• **PROBLEM DESCRIPTION**
Pick up at the line with "For every layout". Write it out exactly, along with each later line through the end of the data, and nothing more.

• **EXCERPTED DATA**
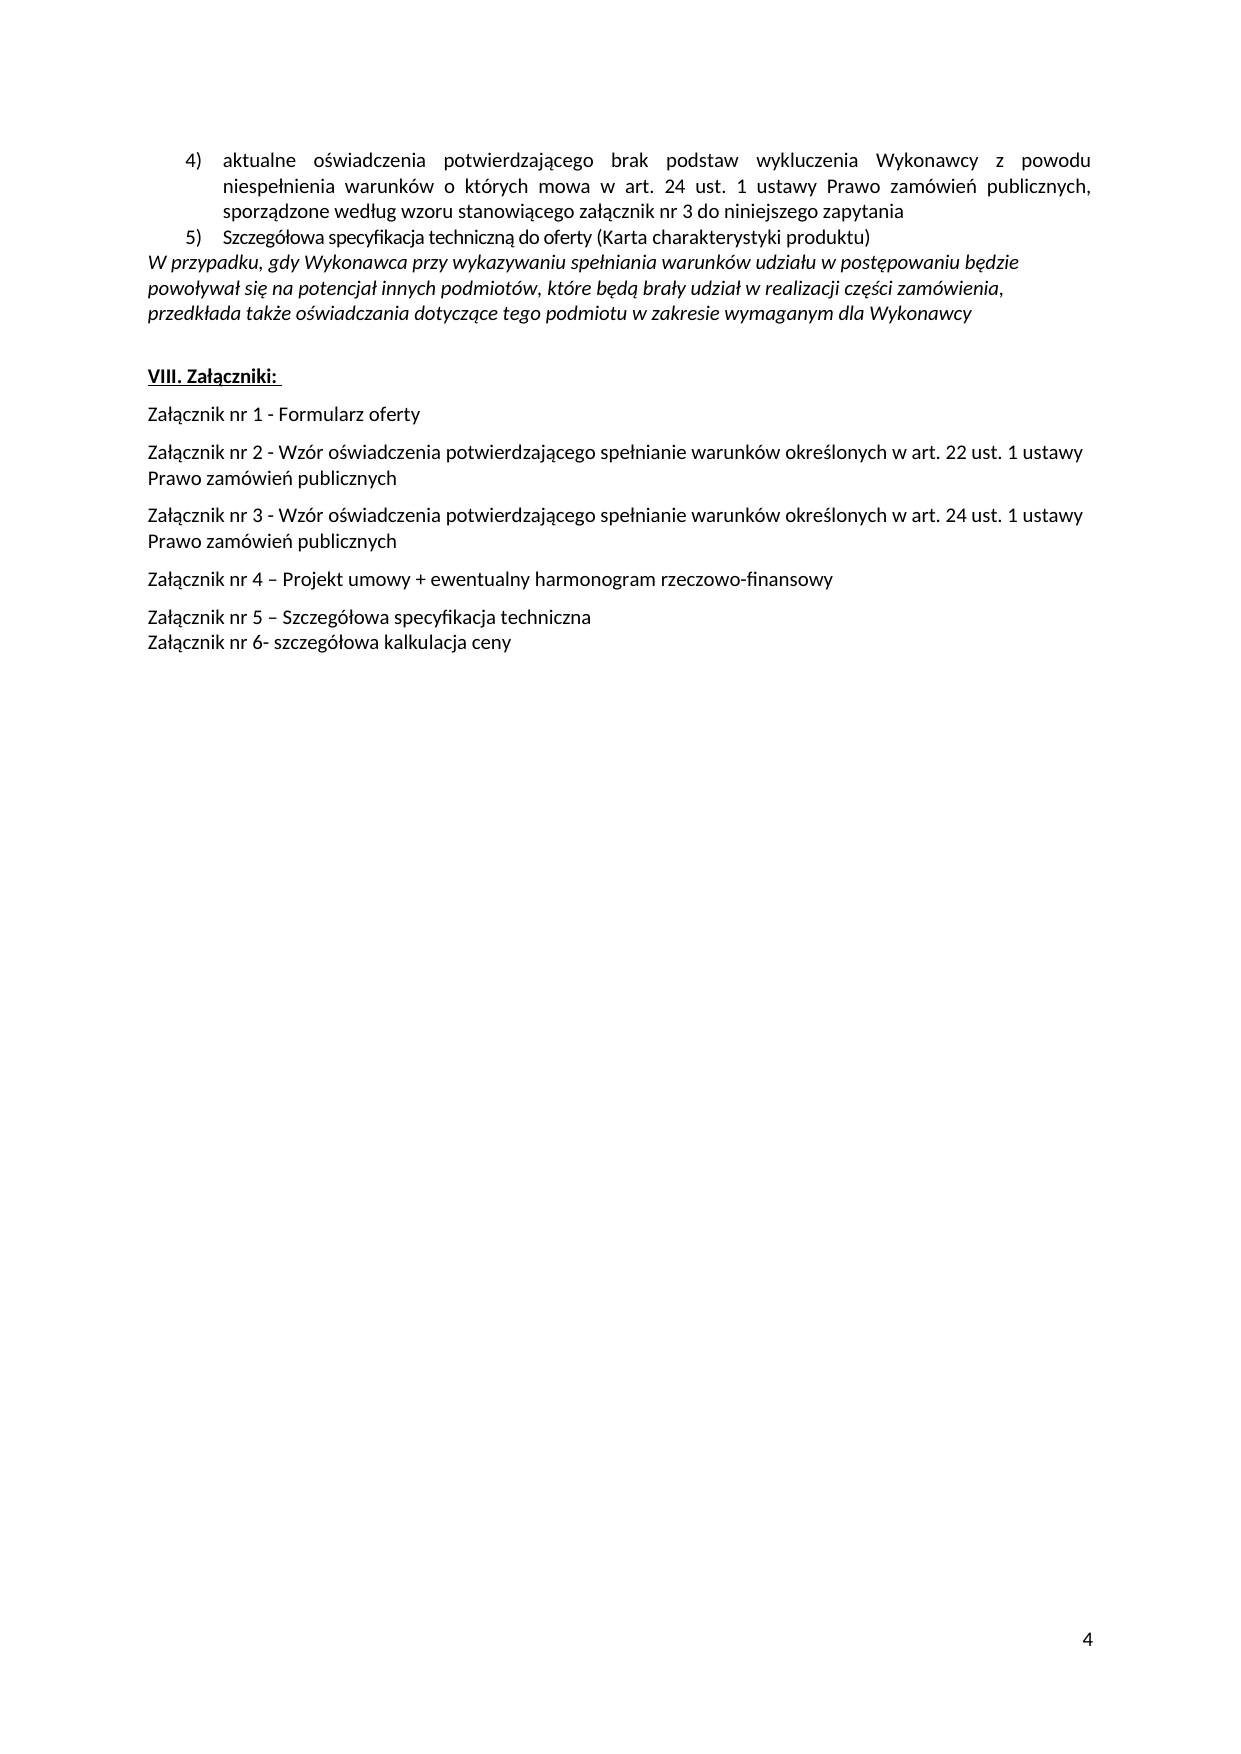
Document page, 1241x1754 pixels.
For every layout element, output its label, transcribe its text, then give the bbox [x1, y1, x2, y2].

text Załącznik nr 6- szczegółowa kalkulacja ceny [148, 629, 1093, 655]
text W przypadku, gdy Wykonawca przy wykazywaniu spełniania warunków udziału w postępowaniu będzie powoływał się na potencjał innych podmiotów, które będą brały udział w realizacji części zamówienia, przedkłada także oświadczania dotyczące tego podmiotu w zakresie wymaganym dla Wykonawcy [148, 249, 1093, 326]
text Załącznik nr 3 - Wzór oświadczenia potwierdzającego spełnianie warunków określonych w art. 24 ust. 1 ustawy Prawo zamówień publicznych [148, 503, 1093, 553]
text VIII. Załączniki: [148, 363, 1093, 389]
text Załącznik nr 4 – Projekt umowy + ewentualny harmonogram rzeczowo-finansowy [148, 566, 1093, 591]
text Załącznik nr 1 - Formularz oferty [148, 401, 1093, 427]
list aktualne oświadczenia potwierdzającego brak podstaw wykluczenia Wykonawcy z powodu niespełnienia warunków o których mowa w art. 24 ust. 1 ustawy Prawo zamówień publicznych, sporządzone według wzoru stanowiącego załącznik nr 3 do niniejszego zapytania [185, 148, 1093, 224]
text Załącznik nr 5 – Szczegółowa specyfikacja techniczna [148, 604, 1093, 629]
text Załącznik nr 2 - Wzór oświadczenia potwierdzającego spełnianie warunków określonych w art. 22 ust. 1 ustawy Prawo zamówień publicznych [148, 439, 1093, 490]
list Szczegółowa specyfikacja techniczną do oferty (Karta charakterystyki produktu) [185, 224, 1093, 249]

• **EXERCISE RESULT**
For every layout element, output its label, transcribe its text, then give the bbox [x1, y1, x2, y2].

text Załącznik nr 6- szczegółowa kalkulacja ceny [148, 629, 1093, 655]
text W przypadku, gdy Wykonawca przy wykazywaniu spełniania warunków udziału w postępowaniu będzie powoływał się na potencjał innych podmiotów, które będą brały udział w realizacji części zamówienia, przedkłada także oświadczania dotyczące tego podmiotu w zakresie wymaganym dla Wykonawcy [148, 249, 1093, 326]
text Załącznik nr 3 - Wzór oświadczenia potwierdzającego spełnianie warunków określonych w art. 24 ust. 1 ustawy Prawo zamówień publicznych [148, 503, 1093, 553]
text VIII. Załączniki: [148, 363, 1093, 389]
text Załącznik nr 4 – Projekt umowy + ewentualny harmonogram rzeczowo-finansowy [148, 566, 1093, 591]
text Załącznik nr 1 - Formularz oferty [148, 401, 1093, 427]
list aktualne oświadczenia potwierdzającego brak podstaw wykluczenia Wykonawcy z powodu niespełnienia warunków o których mowa w art. 24 ust. 1 ustawy Prawo zamówień publicznych, sporządzone według wzoru stanowiącego załącznik nr 3 do niniejszego zapytania [185, 148, 1093, 224]
text Załącznik nr 5 – Szczegółowa specyfikacja techniczna [148, 604, 1093, 629]
text Załącznik nr 2 - Wzór oświadczenia potwierdzającego spełnianie warunków określonych w art. 22 ust. 1 ustawy Prawo zamówień publicznych [148, 439, 1093, 490]
list Szczegółowa specyfikacja techniczną do oferty (Karta charakterystyki produktu) [185, 224, 1093, 249]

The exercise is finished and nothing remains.